Next week BetterEvaluation will launch the first in a series of papers written by practitioners describing their evaluation experiences. The series of ten papers will cover a range of subjects such as commissioning and managing expectations, evaluating networks, mixing methods, defining assessment criteria, managing involvement of children, formative evaluation and building evaluative capacity. The first paper, by Judy Oakden, focuses on the use of rubrics to define appropriate assessment criteria in an evaluation of an education programme in New Zealand, particularly addressing equality issues for Māori and Pasifika students.
With this launch we want to highlight the rubrics method and give you a chance to learn more about it and how it can benefit your evaluations. We will be posting two blogs on this topic next week, the first will introduce rubrics, pointing to some useful resources, and the second will be a guest blog from Judy Oakden, introducing her paper and describing the value of rubrics in her particular case.

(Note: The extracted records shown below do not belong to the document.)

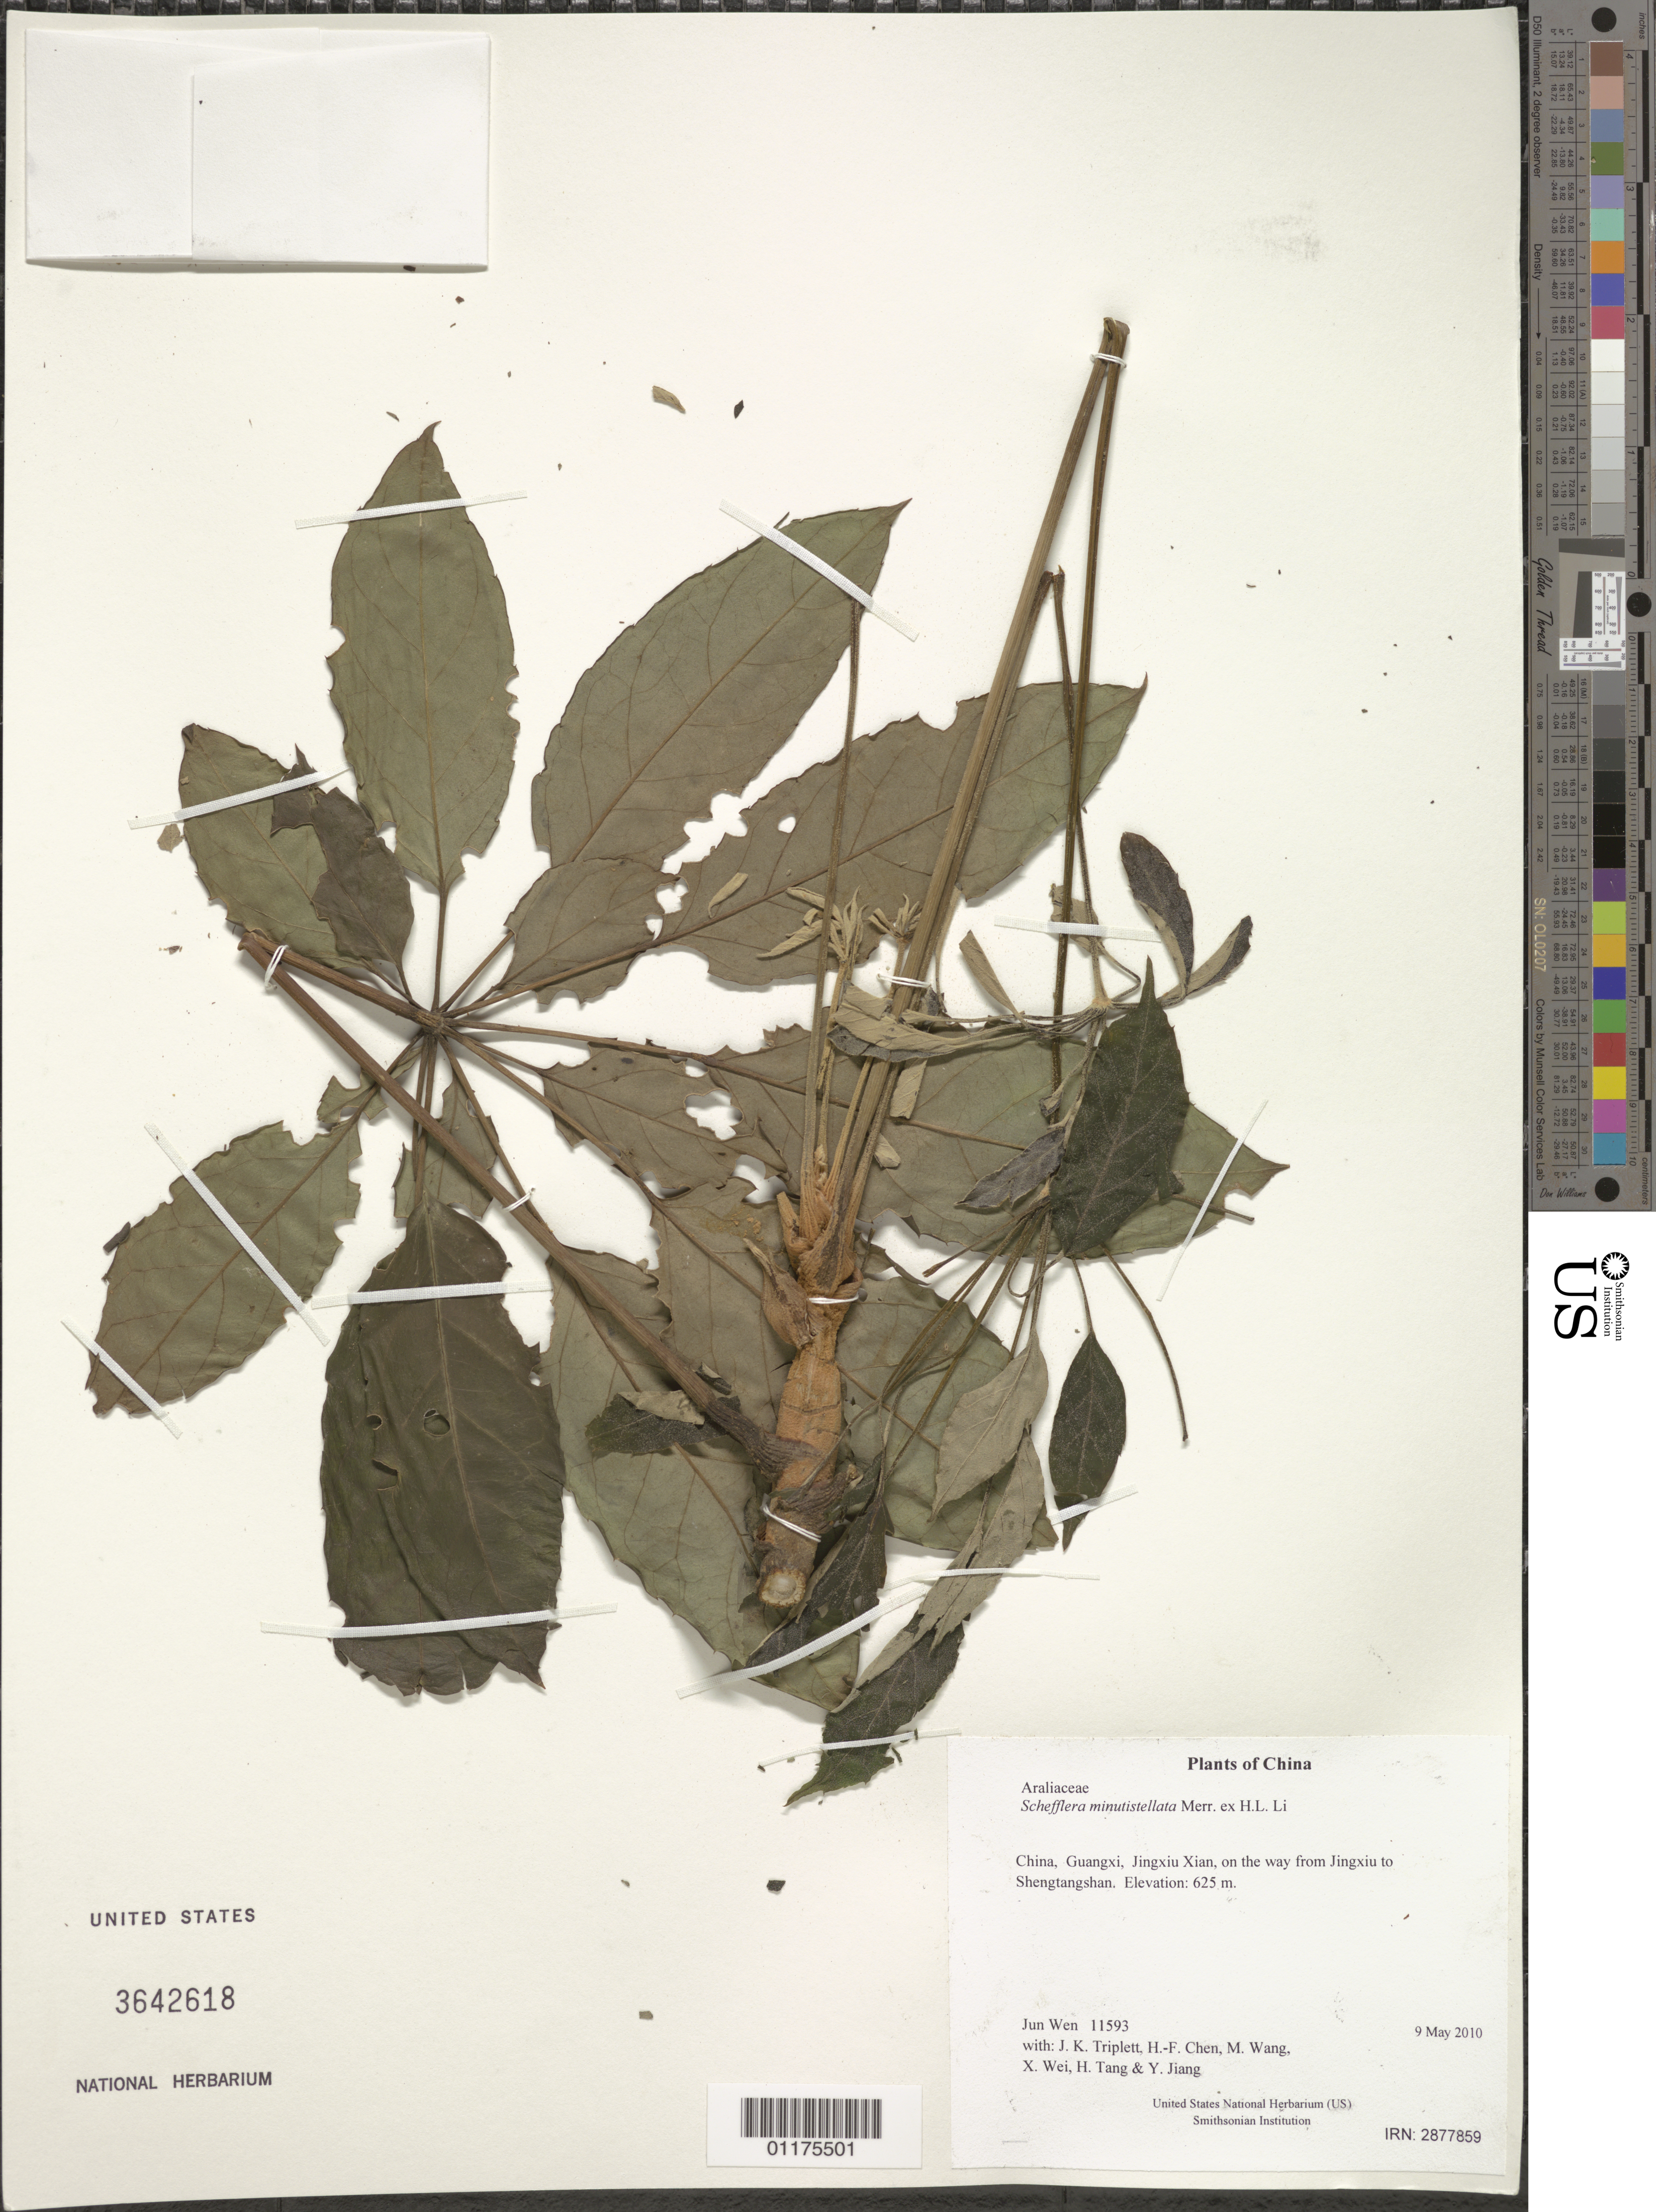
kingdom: Plantae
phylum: Tracheophyta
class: Magnoliopsida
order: Apiales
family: Araliaceae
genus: Schefflera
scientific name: Schefflera minutistellata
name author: Merr. ex H.L. Li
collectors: J. Wen, J. K. Triplett, H.-F. Chen, M. Wang, X. Wei, H. Tang & Y. Jiang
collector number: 11593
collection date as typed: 9 May 2010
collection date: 2010-05-09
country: China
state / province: Guangxi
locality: Jingxiu Xian, on the way from Jingxiu to Shengtangshan.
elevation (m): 625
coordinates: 24 05.855 N, 110 06.811 E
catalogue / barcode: US 3642618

Rubrics enable comparative qualitative assessment by allowing different units (communities, projects, programs, organisations) to be judged against a shared set of criteria. They also enable multiple assessors to apply the same criteria to assessing different units. This is important for transparency and fairness when units are being evaluated, or when there are multiple evaluators, and enables the standardization and comparison of results. Finally, rubrics enable project managers to gather interim feedback before the end of a project or assessment period, and helps them to better understand the assessment or evaluation their work has received.